***** Materials provided *****

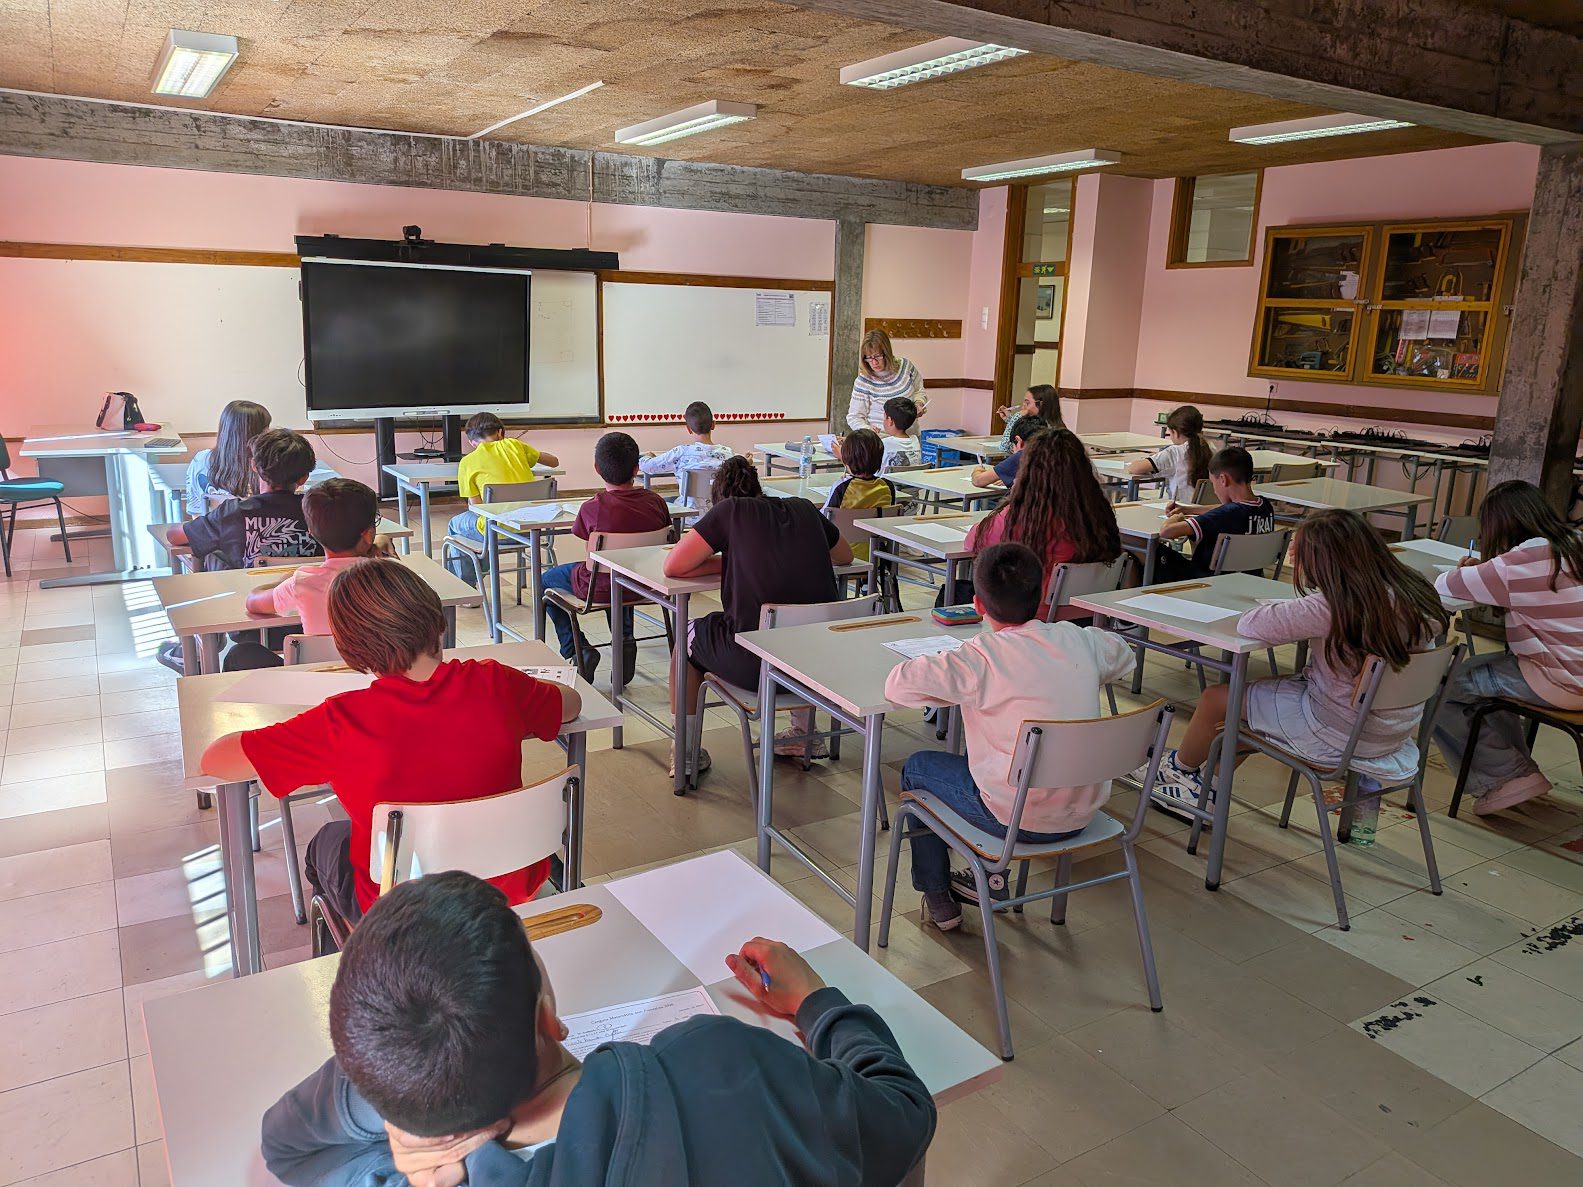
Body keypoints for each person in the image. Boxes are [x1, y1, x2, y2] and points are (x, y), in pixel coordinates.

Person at [260, 871, 936, 1187]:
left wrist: (410, 1114)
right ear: (547, 1015)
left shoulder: (419, 1171)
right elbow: (904, 1110)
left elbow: (287, 1147)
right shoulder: (727, 1066)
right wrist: (816, 1001)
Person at [199, 559, 581, 926]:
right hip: (506, 887)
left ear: (347, 647)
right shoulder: (497, 683)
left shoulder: (340, 721)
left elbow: (214, 760)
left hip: (401, 908)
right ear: (436, 618)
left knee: (326, 842)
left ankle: (366, 955)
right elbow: (571, 704)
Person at [884, 543, 1134, 929]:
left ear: (977, 605)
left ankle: (939, 896)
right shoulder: (1079, 640)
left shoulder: (979, 657)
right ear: (1043, 593)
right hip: (1083, 811)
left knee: (917, 768)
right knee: (995, 765)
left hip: (1012, 817)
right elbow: (1123, 653)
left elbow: (898, 686)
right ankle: (987, 878)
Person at [1147, 509, 1450, 821]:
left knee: (1218, 698)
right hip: (1391, 731)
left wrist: (1301, 603)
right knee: (1249, 712)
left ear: (1323, 561)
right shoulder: (1413, 592)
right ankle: (1206, 787)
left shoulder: (1334, 605)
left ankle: (1178, 769)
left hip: (1338, 732)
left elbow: (1252, 624)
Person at [663, 457, 852, 776]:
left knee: (686, 636)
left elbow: (674, 566)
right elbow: (844, 556)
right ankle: (803, 734)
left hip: (757, 666)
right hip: (818, 665)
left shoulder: (729, 511)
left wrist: (730, 560)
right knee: (797, 621)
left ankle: (685, 752)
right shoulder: (804, 508)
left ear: (718, 498)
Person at [1433, 480, 1583, 815]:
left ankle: (1507, 776)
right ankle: (1516, 769)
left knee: (1438, 686)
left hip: (1564, 682)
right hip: (1571, 672)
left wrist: (1477, 570)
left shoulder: (1518, 563)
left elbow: (1444, 590)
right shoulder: (1575, 544)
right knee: (1489, 678)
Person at [542, 432, 673, 683]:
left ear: (597, 468)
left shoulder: (593, 507)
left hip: (598, 589)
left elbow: (587, 545)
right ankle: (625, 641)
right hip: (648, 584)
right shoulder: (656, 502)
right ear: (636, 469)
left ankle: (577, 649)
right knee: (624, 572)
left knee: (547, 581)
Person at [224, 478, 388, 671]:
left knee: (241, 654)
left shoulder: (303, 583)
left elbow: (253, 602)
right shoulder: (391, 577)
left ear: (312, 532)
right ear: (368, 535)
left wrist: (287, 578)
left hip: (315, 679)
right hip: (377, 679)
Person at [964, 429, 1122, 614]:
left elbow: (972, 541)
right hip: (1091, 616)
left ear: (1027, 472)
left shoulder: (1021, 517)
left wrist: (1014, 499)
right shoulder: (1097, 514)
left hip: (1032, 617)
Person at [167, 428, 322, 571]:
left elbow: (174, 536)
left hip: (245, 590)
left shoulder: (232, 513)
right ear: (304, 478)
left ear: (254, 465)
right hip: (309, 590)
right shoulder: (321, 512)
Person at [448, 413, 561, 583]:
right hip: (532, 529)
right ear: (500, 432)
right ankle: (479, 568)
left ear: (472, 442)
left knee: (455, 525)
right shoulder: (515, 445)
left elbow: (478, 509)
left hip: (496, 533)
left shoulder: (468, 462)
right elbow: (554, 462)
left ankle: (467, 584)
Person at [184, 400, 336, 516]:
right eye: (266, 428)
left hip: (219, 542)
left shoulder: (200, 461)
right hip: (266, 540)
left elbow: (196, 514)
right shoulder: (268, 465)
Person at [1152, 446, 1275, 581]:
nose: (1215, 490)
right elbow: (1226, 509)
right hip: (1248, 579)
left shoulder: (1225, 515)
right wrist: (1188, 510)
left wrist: (1177, 517)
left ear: (1223, 479)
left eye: (1213, 483)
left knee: (1148, 549)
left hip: (1205, 581)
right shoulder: (1265, 506)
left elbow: (1166, 532)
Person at [639, 400, 733, 509]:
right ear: (713, 425)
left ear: (688, 428)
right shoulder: (728, 454)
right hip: (720, 514)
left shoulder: (681, 452)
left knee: (665, 502)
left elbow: (647, 467)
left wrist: (647, 457)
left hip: (688, 514)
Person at [823, 429, 897, 565]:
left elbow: (824, 518)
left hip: (843, 555)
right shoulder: (887, 487)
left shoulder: (841, 487)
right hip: (877, 556)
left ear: (846, 458)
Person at [845, 328, 926, 435]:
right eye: (869, 358)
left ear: (887, 353)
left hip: (910, 436)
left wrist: (919, 403)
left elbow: (919, 390)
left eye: (878, 356)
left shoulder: (906, 367)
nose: (874, 362)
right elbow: (854, 417)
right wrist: (867, 429)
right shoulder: (863, 381)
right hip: (881, 439)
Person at [1127, 405, 1210, 504]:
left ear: (1175, 433)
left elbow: (1134, 468)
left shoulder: (1174, 452)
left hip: (1180, 508)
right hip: (1206, 510)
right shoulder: (1210, 449)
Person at [971, 414, 1046, 488]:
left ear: (1018, 441)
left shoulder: (1022, 456)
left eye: (1012, 446)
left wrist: (977, 471)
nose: (1013, 450)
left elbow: (978, 480)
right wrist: (1009, 478)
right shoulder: (1049, 453)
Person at [995, 384, 1063, 454]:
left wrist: (1015, 417)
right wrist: (1009, 419)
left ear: (1041, 404)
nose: (1023, 407)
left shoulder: (1043, 430)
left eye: (1027, 403)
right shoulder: (1054, 425)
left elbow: (1005, 446)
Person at [878, 396, 921, 472]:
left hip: (886, 480)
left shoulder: (884, 443)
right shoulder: (915, 440)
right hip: (912, 479)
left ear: (890, 420)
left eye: (885, 417)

*****

• _Exercise description_
Set down, from the entries above, exactly the lines from the one with "left elbow: (174, 536)" up to and including the one with "right hip: (266, 540)", and no other lines.

• _Solution to this problem_
left elbow: (174, 536)
left hip: (245, 590)
left shoulder: (232, 513)
right ear: (304, 478)
left ear: (254, 465)
right hip: (309, 590)
right shoulder: (321, 512)
Person at [448, 413, 561, 583]:
right hip: (532, 529)
right ear: (500, 432)
right ankle: (479, 568)
left ear: (472, 442)
left knee: (455, 525)
right shoulder: (515, 445)
left elbow: (478, 509)
left hip: (496, 533)
left shoulder: (468, 462)
right elbow: (554, 462)
left ankle: (467, 584)
Person at [184, 400, 336, 516]:
right eye: (266, 428)
left hip: (219, 542)
left shoulder: (200, 461)
right hip: (266, 540)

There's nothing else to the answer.